Marine environments can be very aggressive and present significant challenges in maintaining key infrastructure from the effects of corrosion. In Florida, thousands of bridges are in coastal areas and are continually, or periodically exposed to saltwater conditions. A clear majority of these bridges were constructed using steel reinforced concrete and are supported by precast pilings situated in saltwater, so for this reason, cathodic protection is a necessary strategy for controlling the effects of saltwater induced corrosion.

Toward the early 1980s, the Florida Department of Transportation (FDOT) began the evaluation of different approaches to control saltwater induced corrosion. Some of these included the use of integral pile jackets, specialty materials for concrete repairs, surface applied coatings and other innovative approaches utilizing galvanic anode technology. One such system was jointly developed with industry partners and sponsored by the Federal Highway Administration (FHWA) using integral pile jackets lined with expanded zinc mesh anodes to apply cathodic protection. This innovative approach provides for the problem of concrete repair while at the same time stopping the on-going process of corrosion both combined in one application.

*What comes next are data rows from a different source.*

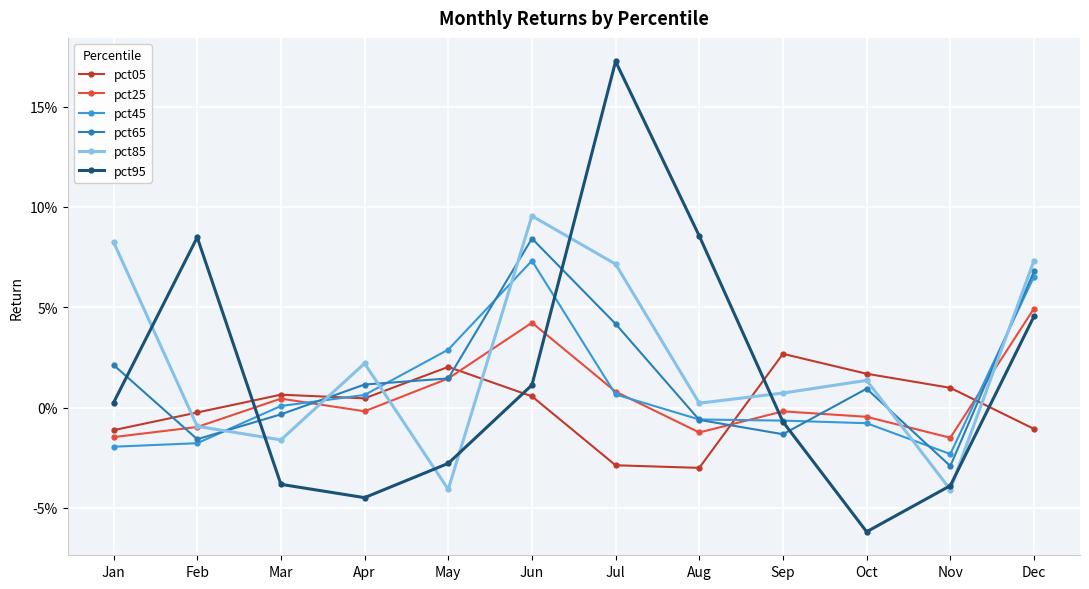

What are all the series names shown in the legend?

pct05, pct25, pct45, pct65, pct85, pct95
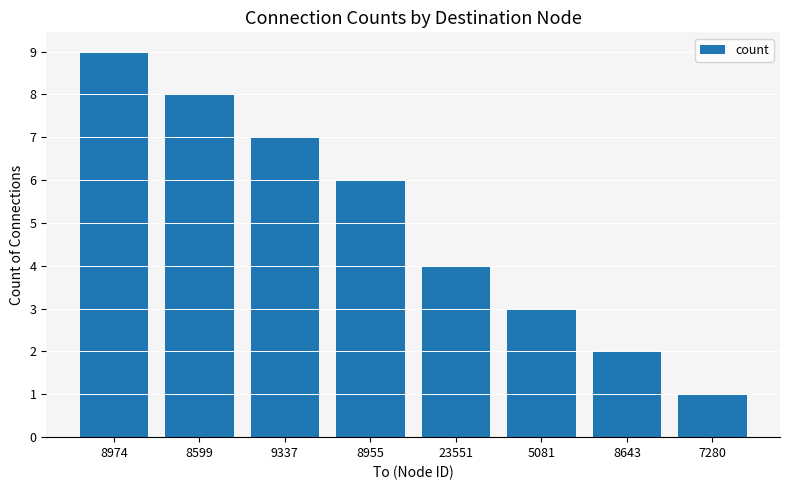

What is the minimum value shown in the chart?

1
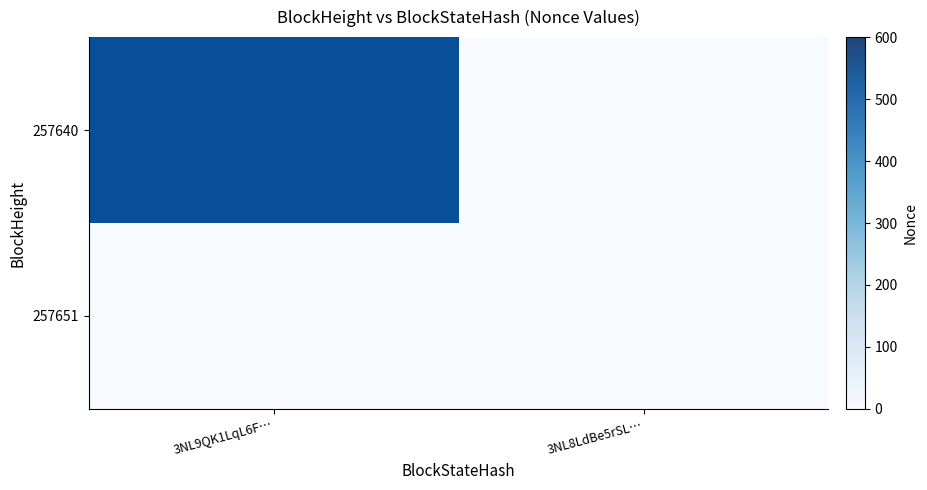

Is it true that 257640 equals 0 at 3NL8LdBe5rSL…?

True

Both laboratory and field trials validated the benefits to this approach and confirmed that the system can mitigate corrosion and extend the useful service life of pilings by more than 20 years.

This paper will present the findings and evaluation of two decommissioned pilings from the Veterans Memorial Bridge in Florida that had been protected using zinc mesh cathodic protection jackets for 21+ years.

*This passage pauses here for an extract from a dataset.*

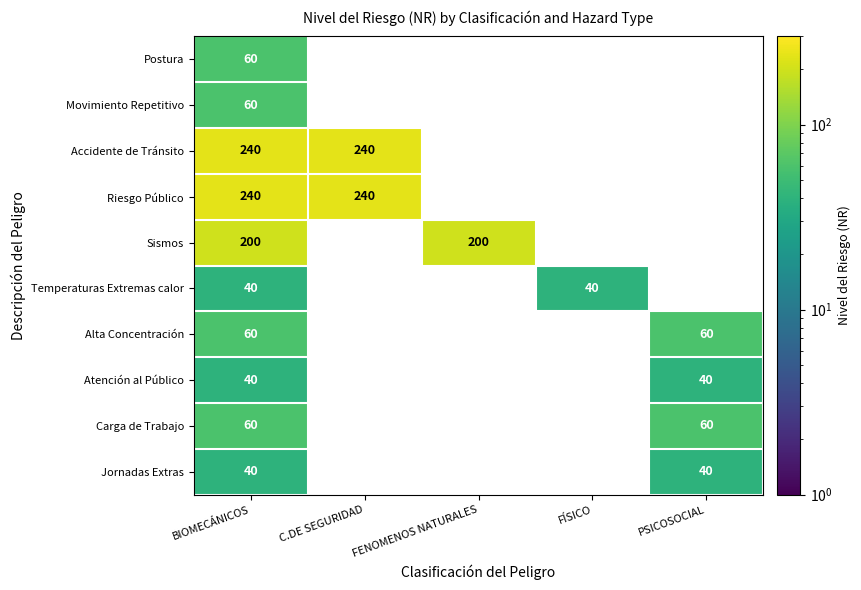

The value of Atención al Público at BIOMECÁNICOS is 64. True or false?

False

Most metals are found in nature as ores or oxides. Only gold, silver and sometimes copper remain elementally stable when extracted from the ground. In the case of steel, iron ore is extracted from the earth, separated, refined, melted and alloyed to produce the end-product of steel. This process utilizes energy in the form of heat and mechanical processing to convert the iron ore into steel. That energy remains stored in the manufactured material until the energy is released by an electrochemical reaction between the metal and its environment. The natural tendency of a metal to react with the environment, or corrode, is an electrochemical process, which consists of four components: an anode, where oxidation occurs; a cathode where reduction occurs; a metallic path, where current flows; and an electrolyte, where ion transfer occurs. If any one of the four elements of the electrochemical cell are eliminated, corrosion cannot occur.